● Brief: From the records below, copy out exactly the lines from the one containing "1967,591 C 2016,532" to the one containing "590A353 353 0", both included. Add nothing else.

(Stored items)
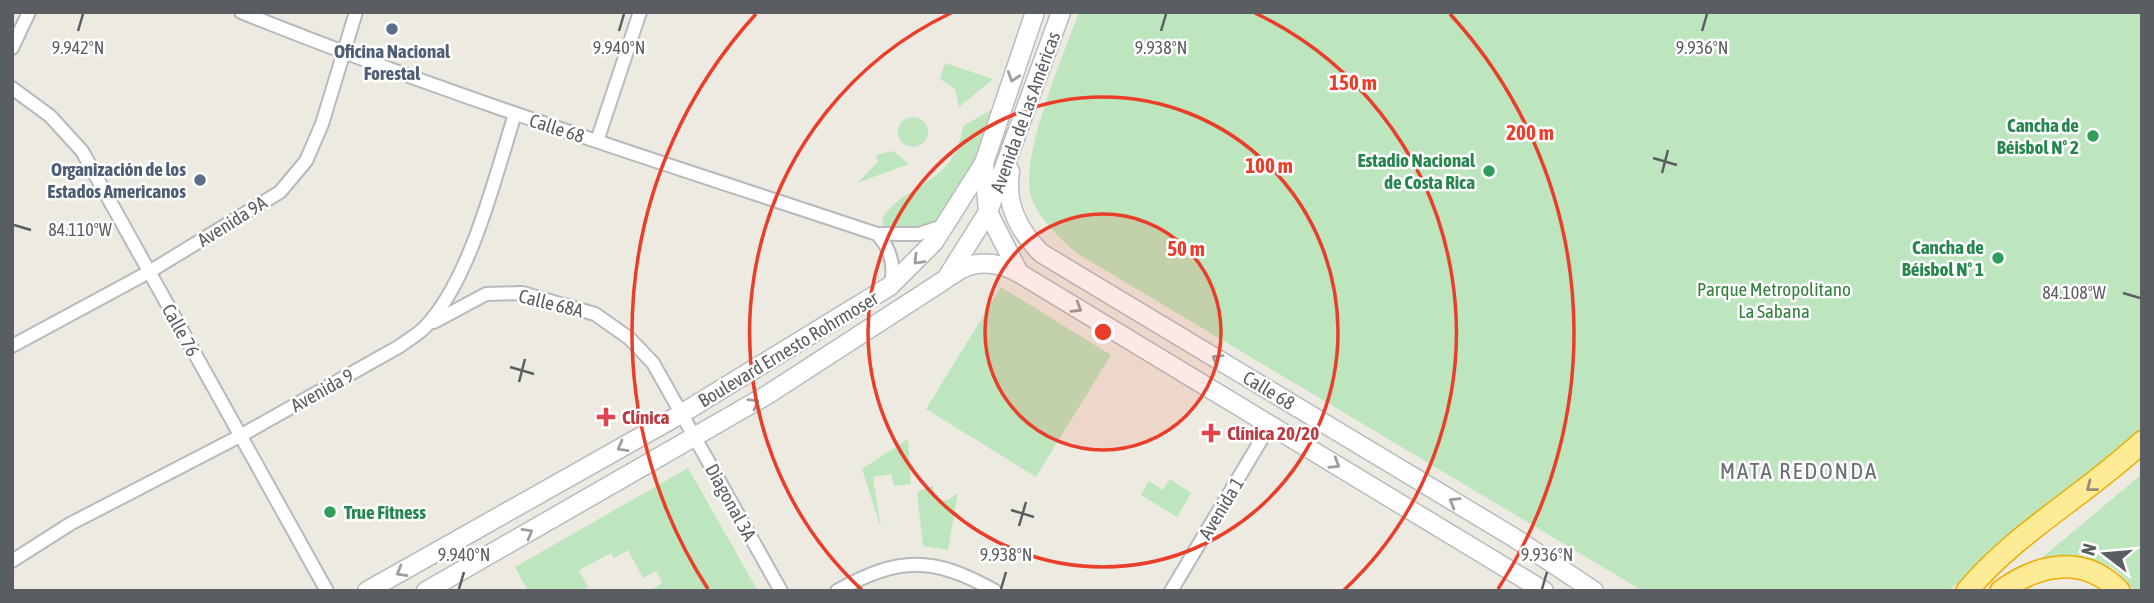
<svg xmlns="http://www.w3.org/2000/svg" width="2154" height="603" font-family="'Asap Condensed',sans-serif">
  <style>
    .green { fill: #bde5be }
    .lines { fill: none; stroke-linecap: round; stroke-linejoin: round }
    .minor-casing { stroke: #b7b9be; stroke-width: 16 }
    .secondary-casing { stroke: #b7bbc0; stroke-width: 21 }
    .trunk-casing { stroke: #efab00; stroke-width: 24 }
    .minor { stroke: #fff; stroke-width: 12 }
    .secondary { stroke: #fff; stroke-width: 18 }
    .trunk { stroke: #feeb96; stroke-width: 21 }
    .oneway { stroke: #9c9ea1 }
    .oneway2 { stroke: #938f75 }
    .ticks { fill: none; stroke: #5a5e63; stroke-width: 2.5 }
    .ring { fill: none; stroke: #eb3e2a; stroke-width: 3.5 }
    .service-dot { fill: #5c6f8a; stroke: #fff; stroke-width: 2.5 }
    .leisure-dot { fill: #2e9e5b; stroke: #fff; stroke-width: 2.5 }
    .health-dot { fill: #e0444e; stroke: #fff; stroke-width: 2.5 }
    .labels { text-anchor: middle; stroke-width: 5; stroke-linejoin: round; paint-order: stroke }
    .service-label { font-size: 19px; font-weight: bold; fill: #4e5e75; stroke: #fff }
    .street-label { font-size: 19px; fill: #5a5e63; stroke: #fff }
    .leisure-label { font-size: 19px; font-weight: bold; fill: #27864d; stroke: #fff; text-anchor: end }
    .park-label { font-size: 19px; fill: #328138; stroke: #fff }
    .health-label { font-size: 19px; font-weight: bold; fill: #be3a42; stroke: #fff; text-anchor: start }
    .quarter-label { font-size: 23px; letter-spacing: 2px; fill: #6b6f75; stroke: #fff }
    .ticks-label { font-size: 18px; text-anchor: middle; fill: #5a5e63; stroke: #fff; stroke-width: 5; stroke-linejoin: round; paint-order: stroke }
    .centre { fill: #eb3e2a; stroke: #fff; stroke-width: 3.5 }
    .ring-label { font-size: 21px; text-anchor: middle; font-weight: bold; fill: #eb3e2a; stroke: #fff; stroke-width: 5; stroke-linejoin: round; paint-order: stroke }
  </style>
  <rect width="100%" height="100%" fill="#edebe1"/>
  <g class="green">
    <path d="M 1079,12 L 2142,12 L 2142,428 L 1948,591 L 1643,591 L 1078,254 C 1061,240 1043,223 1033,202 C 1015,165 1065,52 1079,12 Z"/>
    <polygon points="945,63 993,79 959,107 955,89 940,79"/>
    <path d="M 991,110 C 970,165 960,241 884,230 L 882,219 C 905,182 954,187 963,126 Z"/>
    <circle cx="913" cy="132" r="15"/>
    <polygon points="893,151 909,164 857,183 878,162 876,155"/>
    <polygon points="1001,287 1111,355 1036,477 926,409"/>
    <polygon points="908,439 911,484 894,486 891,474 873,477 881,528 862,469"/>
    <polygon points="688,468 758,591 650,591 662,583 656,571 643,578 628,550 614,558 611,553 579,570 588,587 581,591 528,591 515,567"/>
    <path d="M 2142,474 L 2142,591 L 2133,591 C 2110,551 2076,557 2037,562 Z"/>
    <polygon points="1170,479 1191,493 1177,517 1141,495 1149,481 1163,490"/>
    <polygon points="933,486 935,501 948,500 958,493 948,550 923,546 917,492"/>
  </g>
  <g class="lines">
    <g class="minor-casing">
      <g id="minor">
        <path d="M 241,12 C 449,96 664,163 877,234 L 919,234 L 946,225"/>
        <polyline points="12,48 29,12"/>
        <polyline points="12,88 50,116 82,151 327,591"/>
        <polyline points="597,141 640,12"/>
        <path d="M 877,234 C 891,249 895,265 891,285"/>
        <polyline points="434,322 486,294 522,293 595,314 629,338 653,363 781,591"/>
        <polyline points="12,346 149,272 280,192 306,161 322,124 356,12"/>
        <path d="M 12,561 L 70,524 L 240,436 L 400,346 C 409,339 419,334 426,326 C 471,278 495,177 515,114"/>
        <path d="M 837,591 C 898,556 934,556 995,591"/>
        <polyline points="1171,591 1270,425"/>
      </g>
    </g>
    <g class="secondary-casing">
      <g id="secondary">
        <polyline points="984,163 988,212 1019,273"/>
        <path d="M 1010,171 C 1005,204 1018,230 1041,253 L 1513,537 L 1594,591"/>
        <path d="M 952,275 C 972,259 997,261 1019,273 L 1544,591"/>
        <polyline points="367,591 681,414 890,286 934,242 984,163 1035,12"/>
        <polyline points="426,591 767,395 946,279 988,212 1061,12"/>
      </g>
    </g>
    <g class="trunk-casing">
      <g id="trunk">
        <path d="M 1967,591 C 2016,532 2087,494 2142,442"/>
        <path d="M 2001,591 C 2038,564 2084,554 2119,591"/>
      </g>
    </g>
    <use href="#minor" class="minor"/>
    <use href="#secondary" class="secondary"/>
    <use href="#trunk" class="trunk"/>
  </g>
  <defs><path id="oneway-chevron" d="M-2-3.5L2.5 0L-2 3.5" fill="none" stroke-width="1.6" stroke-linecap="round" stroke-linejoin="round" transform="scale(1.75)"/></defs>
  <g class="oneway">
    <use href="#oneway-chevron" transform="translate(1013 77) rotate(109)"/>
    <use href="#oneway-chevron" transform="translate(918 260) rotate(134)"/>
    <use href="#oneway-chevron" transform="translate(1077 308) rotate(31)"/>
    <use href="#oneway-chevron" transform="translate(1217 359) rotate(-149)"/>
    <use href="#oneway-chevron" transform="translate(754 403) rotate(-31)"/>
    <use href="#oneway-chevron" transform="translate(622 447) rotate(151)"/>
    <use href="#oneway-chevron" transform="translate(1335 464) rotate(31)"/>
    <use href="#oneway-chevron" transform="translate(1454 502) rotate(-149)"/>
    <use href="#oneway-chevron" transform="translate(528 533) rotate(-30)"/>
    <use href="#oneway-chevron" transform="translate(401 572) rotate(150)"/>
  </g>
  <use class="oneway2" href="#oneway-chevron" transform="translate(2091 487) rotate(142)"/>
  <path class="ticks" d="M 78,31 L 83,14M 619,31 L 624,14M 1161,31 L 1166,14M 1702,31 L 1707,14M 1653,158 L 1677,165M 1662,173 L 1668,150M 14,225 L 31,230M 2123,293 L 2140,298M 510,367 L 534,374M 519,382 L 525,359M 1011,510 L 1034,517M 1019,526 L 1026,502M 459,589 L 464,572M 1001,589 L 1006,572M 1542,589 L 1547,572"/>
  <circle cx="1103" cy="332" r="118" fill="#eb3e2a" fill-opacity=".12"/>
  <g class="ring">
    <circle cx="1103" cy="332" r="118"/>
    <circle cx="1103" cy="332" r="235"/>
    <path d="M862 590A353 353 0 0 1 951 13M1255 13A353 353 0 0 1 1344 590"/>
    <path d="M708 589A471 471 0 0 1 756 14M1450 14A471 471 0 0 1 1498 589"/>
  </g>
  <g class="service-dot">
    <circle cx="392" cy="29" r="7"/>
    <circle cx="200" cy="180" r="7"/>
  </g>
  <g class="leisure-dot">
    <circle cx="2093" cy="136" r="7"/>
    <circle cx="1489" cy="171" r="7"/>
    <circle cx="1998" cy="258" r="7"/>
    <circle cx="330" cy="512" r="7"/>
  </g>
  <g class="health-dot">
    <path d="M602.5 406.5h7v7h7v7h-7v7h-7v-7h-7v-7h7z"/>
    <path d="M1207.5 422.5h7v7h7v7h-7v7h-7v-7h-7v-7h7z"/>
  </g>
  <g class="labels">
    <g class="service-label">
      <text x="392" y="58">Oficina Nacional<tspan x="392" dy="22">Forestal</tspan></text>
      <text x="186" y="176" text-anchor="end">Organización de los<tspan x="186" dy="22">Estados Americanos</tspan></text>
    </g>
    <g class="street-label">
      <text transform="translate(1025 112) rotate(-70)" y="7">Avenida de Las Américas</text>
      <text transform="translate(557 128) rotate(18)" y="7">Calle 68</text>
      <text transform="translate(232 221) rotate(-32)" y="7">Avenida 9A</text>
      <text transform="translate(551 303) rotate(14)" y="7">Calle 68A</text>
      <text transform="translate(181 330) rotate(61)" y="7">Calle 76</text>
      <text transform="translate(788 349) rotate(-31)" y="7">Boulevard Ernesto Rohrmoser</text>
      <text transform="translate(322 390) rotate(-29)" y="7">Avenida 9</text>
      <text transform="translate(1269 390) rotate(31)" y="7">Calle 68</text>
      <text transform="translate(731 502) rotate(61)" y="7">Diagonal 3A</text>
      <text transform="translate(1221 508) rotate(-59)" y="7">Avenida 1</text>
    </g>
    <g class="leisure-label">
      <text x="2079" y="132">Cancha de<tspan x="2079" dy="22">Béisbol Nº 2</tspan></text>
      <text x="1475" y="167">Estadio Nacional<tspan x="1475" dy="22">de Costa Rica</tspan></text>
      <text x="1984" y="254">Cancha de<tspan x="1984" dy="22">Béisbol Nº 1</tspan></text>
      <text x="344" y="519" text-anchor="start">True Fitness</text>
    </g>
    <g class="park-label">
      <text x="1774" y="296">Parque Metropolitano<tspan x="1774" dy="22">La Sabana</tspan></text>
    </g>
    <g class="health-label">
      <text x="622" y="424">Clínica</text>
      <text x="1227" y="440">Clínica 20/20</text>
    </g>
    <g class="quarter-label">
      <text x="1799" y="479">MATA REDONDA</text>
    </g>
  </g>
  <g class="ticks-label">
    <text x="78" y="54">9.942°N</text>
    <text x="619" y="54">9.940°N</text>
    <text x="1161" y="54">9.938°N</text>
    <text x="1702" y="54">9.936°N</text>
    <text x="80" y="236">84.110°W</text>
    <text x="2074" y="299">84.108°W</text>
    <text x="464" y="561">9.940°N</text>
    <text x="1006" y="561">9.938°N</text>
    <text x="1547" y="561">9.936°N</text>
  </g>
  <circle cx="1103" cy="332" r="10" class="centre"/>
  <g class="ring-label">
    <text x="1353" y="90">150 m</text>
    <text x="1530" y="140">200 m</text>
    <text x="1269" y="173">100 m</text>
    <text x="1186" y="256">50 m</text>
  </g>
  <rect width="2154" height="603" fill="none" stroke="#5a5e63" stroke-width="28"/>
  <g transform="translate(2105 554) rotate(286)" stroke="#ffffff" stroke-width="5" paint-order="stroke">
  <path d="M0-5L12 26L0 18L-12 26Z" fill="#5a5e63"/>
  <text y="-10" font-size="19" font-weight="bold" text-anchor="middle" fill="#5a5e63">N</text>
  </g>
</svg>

● Written response:
        <path d="M 1967,591 C 2016,532 2087,494 2142,442"/>
        <path d="M 2001,591 C 2038,564 2084,554 2119,591"/>
      </g>
    </g>
    <use href="#minor" class="minor"/>
    <use href="#secondary" class="secondary"/>
    <use href="#trunk" class="trunk"/>
  </g>
  <defs><path id="oneway-chevron" d="M-2-3.5L2.5 0L-2 3.5" fill="none" stroke-width="1.6" stroke-linecap="round" stroke-linejoin="round" transform="scale(1.75)"/></defs>
  <g class="oneway">
    <use href="#oneway-chevron" transform="translate(1013 77) rotate(109)"/>
    <use href="#oneway-chevron" transform="translate(918 260) rotate(134)"/>
    <use href="#oneway-chevron" transform="translate(1077 308) rotate(31)"/>
    <use href="#oneway-chevron" transform="translate(1217 359) rotate(-149)"/>
    <use href="#oneway-chevron" transform="translate(754 403) rotate(-31)"/>
    <use href="#oneway-chevron" transform="translate(622 447) rotate(151)"/>
    <use href="#oneway-chevron" transform="translate(1335 464) rotate(31)"/>
    <use href="#oneway-chevron" transform="translate(1454 502) rotate(-149)"/>
    <use href="#oneway-chevron" transform="translate(528 533) rotate(-30)"/>
    <use href="#oneway-chevron" transform="translate(401 572) rotate(150)"/>
  </g>
  <use class="oneway2" href="#oneway-chevron" transform="translate(2091 487) rotate(142)"/>
  <path class="ticks" d="M 78,31 L 83,14M 619,31 L 624,14M 1161,31 L 1166,14M 1702,31 L 1707,14M 1653,158 L 1677,165M 1662,173 L 1668,150M 14,225 L 31,230M 2123,293 L 2140,298M 510,367 L 534,374M 519,382 L 525,359M 1011,510 L 1034,517M 1019,526 L 1026,502M 459,589 L 464,572M 1001,589 L 1006,572M 1542,589 L 1547,572"/>
  <circle cx="1103" cy="332" r="118" fill="#eb3e2a" fill-opacity=".12"/>
  <g class="ring">
    <circle cx="1103" cy="332" r="118"/>
    <circle cx="1103" cy="332" r="235"/>
    <path d="M862 590A353 353 0 0 1 951 13M1255 13A353 353 0 0 1 1344 590"/>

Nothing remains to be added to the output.